It seems likely most of the buyers never intended to live in the nine homes which, bar two in West Auckland and one on the North Shore, are all located in low-decile South Auckland areas.
What is clear is that big money is being made by deep-pocketed investors who make their living trading properties for money.
Thanks to the Government's "bright-line test" introduced last year, those who have bought and sold investment properties within two years are now forced to pay tax on their capital gain windfall, irrespective of their intentions.
But that's cold comfort to the thousands of young families who are being out-gunned and out-bid by property investors, who now account for nearly half of all residential property sales across Auckland.
The dilapidated four-bedroom weatherboard home in Otara sits on a large, barren section. It boasts a rusting corrugated iron fence, unsealed driveway and stands in the shadow of a giant power pylon. It's completely unremarkable - apart from the fact that between May 2015 and May this year it sold five times with its price jumping from $451,000 to $610,000.
The current owners rent it to a Pacific Island family.
Next door neighbour Cindy Fonti, 59, has lived on the street for half a century and of late has seen a constant stream of agents and open homes at the house.
"Oh my God. That place has never been so busy."
She said the property used to be owned by a Maori family who sold it in 2013. It then became a speculator's paradise, she said.
"Honestly, you can bet your bottom dollar there's signs going up every three months.
"Somebody's just making quick money, fast money."
It was unfair that speculators were buying and selling homes for short-term profits at the expense of ordinary Kiwis, she said. "There's first home buyers out there who want to buy homes and those people are just snapping them up."
Another telling example is in Weymouth. When the Weekend Herald visited the property, the tenants - an extended Maori family - were crammed into the four-bedroom house, its converted garage/sleepout and portable cabin parked on the front lawn.
Property records analysed by CoreLogic show the house was sold in May last year for $295,000. It was sold again less than two months later for $426,000, again four months later for $486,965, and again just two days later for $605,000. That's four sales in just six months for a capital gain of $310,000.

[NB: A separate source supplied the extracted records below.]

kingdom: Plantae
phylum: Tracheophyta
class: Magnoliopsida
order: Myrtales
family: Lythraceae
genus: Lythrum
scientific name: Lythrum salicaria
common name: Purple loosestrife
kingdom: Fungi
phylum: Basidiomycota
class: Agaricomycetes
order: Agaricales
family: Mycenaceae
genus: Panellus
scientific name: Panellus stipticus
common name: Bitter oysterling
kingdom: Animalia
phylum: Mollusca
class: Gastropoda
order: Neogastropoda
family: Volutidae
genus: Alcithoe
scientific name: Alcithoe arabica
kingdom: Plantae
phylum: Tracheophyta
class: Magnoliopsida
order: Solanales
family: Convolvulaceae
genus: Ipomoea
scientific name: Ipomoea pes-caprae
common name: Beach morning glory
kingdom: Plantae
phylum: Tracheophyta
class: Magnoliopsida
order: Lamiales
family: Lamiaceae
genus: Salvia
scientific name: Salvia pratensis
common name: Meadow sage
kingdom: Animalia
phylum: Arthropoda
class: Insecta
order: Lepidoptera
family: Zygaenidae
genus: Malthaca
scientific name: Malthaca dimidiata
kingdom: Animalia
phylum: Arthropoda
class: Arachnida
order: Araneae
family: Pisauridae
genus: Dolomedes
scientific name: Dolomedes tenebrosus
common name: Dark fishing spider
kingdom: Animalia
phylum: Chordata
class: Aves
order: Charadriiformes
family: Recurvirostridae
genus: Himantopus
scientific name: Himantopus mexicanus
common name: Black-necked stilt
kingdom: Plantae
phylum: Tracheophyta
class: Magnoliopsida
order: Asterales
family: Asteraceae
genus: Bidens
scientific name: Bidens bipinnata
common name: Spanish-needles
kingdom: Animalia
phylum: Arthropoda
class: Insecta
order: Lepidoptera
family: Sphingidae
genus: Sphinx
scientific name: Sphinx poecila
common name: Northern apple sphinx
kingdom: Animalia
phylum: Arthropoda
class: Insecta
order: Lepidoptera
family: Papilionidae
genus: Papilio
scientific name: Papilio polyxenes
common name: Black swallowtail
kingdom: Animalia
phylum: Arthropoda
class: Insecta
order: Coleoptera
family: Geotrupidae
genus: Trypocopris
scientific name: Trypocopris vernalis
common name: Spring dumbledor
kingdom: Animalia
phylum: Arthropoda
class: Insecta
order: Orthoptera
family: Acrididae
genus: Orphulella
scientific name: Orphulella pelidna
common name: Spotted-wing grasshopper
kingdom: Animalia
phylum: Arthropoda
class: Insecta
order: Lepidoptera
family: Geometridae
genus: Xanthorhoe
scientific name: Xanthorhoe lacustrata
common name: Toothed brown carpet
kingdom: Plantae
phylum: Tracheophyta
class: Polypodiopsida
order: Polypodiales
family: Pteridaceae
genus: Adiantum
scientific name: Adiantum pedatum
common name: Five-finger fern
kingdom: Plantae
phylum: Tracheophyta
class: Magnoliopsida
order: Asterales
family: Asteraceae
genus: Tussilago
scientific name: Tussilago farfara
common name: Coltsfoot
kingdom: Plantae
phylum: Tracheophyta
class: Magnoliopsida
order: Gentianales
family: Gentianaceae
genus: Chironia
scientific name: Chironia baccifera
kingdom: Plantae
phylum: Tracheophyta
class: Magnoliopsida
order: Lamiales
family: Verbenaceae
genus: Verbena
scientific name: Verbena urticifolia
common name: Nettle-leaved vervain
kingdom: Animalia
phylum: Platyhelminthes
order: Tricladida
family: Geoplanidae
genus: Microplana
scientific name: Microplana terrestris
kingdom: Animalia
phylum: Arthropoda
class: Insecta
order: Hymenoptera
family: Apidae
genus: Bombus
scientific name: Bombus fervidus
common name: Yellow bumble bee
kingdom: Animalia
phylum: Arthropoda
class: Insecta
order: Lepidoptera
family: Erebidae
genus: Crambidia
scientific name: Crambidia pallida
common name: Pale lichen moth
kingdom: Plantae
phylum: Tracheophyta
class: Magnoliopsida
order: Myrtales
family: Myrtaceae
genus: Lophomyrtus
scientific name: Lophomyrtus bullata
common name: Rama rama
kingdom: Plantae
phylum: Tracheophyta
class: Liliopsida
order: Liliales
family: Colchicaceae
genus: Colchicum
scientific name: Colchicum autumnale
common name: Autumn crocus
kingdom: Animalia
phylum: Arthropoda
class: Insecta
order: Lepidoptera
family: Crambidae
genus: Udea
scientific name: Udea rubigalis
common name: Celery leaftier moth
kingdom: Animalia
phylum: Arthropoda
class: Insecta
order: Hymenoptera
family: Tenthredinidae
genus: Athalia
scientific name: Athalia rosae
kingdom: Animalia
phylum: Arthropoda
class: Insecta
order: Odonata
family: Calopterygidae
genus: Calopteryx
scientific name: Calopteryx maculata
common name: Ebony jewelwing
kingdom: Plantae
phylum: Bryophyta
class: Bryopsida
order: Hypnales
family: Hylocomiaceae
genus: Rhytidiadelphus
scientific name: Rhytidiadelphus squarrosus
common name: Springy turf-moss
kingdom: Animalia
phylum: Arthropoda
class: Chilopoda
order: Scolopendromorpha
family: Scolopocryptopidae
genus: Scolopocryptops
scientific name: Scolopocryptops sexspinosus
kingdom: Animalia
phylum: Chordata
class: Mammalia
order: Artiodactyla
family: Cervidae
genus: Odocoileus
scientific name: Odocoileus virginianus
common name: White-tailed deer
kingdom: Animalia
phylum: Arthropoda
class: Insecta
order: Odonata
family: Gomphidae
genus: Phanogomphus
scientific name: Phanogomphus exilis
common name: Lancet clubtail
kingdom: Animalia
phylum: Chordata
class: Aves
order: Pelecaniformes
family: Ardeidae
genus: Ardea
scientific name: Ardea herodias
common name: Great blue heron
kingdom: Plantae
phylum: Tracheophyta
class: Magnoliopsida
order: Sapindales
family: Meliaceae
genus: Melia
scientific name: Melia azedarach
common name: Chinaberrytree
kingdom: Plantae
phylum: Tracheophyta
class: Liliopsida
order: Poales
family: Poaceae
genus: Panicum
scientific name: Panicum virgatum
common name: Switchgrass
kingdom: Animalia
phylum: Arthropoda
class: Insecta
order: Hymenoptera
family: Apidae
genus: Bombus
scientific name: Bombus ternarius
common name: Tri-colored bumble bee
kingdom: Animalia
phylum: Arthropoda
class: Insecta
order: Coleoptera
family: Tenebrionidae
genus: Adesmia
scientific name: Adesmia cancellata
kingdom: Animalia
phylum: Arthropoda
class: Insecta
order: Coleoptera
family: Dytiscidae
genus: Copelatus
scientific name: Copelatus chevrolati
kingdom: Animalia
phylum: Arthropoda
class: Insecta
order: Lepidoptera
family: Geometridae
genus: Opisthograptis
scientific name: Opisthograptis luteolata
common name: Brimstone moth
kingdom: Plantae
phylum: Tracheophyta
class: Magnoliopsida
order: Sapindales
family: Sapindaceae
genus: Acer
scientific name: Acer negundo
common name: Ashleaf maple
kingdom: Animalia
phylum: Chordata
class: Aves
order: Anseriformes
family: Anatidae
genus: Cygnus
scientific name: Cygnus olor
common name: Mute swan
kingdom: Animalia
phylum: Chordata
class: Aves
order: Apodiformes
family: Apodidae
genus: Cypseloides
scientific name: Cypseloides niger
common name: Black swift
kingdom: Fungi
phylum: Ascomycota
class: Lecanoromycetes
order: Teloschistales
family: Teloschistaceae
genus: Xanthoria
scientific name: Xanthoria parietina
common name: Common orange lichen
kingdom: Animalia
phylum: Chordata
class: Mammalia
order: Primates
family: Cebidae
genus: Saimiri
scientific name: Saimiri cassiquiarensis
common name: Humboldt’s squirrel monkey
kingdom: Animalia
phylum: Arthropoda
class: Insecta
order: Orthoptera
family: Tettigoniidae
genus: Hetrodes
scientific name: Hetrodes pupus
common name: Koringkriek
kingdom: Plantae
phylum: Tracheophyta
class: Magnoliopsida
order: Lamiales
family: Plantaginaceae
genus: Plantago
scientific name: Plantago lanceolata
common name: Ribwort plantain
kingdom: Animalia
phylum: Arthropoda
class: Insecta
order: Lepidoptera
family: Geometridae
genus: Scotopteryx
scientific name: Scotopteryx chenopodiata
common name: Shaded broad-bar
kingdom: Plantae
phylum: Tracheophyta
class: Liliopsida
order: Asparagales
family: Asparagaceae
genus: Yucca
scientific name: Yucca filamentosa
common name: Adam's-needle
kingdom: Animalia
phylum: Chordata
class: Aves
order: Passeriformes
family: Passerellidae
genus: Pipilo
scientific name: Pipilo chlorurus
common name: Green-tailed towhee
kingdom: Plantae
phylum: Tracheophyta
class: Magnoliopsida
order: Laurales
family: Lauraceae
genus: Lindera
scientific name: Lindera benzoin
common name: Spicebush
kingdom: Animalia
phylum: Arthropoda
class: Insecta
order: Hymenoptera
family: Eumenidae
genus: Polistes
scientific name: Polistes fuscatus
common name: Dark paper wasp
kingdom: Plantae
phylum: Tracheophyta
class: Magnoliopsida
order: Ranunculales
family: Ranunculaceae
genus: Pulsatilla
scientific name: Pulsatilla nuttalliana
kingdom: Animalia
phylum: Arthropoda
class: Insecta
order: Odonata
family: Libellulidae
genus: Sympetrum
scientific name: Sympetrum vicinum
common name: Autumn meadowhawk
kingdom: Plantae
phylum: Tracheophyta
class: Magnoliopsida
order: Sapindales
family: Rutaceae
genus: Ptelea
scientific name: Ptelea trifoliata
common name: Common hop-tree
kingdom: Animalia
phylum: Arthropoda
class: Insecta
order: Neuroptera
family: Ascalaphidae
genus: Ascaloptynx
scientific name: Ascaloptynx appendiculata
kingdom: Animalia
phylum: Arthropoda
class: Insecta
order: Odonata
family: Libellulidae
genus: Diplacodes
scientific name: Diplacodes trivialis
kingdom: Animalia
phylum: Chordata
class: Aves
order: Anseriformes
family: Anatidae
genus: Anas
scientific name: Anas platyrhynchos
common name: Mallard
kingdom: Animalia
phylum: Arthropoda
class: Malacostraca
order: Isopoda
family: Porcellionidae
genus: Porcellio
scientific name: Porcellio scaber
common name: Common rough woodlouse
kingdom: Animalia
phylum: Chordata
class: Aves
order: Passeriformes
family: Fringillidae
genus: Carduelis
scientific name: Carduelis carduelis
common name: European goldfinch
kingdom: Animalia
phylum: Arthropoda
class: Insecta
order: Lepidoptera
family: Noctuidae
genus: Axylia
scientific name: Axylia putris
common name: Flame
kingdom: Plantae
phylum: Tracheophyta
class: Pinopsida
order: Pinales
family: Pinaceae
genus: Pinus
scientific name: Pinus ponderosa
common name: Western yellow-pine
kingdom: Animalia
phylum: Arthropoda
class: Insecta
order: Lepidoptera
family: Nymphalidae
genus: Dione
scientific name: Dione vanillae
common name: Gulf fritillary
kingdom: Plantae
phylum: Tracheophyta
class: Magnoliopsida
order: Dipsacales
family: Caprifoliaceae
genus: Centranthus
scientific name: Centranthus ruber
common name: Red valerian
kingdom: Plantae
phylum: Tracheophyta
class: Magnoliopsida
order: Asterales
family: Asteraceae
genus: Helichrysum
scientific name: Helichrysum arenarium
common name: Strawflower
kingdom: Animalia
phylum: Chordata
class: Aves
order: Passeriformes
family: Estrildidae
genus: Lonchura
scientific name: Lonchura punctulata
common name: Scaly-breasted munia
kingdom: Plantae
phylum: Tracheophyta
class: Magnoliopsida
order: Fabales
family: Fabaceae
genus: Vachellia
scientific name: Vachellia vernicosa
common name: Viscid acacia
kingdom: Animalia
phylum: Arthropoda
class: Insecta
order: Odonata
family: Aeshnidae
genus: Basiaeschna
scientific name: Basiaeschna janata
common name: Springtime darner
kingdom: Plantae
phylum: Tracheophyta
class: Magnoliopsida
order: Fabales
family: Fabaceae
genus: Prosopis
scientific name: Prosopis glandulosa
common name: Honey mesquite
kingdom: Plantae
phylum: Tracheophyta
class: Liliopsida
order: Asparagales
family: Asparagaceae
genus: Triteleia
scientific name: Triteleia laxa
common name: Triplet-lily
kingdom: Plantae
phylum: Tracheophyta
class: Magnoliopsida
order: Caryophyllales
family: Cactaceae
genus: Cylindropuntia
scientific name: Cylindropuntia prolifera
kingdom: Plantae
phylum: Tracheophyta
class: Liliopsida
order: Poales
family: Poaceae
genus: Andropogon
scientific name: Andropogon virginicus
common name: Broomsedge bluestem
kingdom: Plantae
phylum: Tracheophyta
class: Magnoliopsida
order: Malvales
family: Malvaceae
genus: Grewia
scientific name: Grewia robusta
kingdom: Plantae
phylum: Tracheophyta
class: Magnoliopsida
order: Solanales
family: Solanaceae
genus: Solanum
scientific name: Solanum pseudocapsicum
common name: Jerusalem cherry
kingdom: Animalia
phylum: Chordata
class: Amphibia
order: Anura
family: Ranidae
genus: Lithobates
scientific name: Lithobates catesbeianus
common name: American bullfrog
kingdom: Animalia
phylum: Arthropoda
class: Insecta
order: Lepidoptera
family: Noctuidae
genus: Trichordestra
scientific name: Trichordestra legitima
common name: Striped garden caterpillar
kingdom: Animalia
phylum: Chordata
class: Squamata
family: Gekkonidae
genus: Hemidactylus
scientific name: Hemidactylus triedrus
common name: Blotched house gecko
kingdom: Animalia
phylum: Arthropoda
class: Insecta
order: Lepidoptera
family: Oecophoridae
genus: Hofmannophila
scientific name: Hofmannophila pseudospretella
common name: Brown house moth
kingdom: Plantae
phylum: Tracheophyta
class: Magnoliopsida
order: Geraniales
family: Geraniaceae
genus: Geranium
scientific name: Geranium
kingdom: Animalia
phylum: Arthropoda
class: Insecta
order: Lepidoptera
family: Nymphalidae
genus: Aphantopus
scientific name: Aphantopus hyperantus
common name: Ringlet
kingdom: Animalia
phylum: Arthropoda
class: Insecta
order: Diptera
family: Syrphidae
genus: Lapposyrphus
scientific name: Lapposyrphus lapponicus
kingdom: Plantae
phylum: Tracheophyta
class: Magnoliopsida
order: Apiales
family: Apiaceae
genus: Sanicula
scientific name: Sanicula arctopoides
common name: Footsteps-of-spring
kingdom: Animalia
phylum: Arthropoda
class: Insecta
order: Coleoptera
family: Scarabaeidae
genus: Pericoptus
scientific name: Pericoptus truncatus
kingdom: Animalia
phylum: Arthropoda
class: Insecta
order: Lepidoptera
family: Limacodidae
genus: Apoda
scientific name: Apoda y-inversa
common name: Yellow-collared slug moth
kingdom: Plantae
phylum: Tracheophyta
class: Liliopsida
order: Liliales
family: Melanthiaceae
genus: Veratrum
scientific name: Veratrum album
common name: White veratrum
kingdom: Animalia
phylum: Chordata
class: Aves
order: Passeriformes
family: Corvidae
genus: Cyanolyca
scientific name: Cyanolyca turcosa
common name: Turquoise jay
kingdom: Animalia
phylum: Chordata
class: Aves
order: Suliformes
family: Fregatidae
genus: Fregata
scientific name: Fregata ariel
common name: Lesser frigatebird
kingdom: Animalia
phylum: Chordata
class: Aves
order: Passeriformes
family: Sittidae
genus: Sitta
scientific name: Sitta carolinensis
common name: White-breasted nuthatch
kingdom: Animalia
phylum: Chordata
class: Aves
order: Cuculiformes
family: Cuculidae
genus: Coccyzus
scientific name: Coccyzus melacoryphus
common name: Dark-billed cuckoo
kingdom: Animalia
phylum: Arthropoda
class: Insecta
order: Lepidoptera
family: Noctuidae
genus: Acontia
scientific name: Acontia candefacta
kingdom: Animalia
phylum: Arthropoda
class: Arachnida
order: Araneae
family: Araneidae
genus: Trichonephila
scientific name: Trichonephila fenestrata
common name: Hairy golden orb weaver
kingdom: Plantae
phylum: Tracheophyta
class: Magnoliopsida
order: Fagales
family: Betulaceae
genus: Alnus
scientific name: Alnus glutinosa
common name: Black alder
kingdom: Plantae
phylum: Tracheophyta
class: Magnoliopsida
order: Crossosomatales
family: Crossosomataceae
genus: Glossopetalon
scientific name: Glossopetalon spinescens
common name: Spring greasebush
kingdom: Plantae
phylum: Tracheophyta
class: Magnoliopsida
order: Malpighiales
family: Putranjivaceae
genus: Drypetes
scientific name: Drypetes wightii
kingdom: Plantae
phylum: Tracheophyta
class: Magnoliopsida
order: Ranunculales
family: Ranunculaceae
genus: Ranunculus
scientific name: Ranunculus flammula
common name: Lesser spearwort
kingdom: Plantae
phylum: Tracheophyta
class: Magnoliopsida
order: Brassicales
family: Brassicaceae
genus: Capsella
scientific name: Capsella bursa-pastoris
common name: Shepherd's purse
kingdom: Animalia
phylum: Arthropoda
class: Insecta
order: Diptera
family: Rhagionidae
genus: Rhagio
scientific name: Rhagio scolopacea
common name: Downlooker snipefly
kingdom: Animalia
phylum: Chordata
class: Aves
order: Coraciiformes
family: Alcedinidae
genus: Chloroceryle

Incredibly, the property is now for sale again with an asking price of $650,000.
Former owner Hararei Matene, 43, bought the house in 2005 and lived there with his young family till 2008 when they moved to Australia. Matene told the Weekend Herald they rented the property to a Tongan family until May last year when they decided to offload it in a private sale to an investment company.
"We did the deal in a day."
Matene knew he could have got more money for the house but was happy enough with the sale price. He understood the property company renovated the home before on-selling it.
However, he was amazed to hear it had been repeatedly bought and sold by investors.
"I guess everyone's just trying to make a buck and tap into demand. But honestly, that house is not worth that much money.
"We just bought it as a family home. My wife and I worked hard, we had five kids, we were just normal working people.
"But when you look at what's happening in the New Zealand market now, it's just phenomenal. They're just forcing every normal person out of a house."
Meanwhile, a two-bedroom home at 168 Hepburn Rd in Glendene is an oddity. After selling four times in a year for a capital gain of $99,000, it was finally snaffled by a first-home-buyer couple who actually live in the house.
Nicola Rothwell, 28, and Mathew Powell, 32, bought the property in April for $549,000 - just scraping in under the KiwiSaver HomeStart grant price cap. The seller was a property developer, Rothwell said.
"We heard it had been empty for the last 12 months. The guy that sold it to us wasn't living here. He buys them and does them up for money."
Powell said there was huge competition for properties and it was great to finally be in their own house. But it was disconcerting to hear the couple's home had been on-sold so many times.
"Speculators are driving up the price. It is hard for people to get into their first homes because some of it is people just trying to make a quick buck."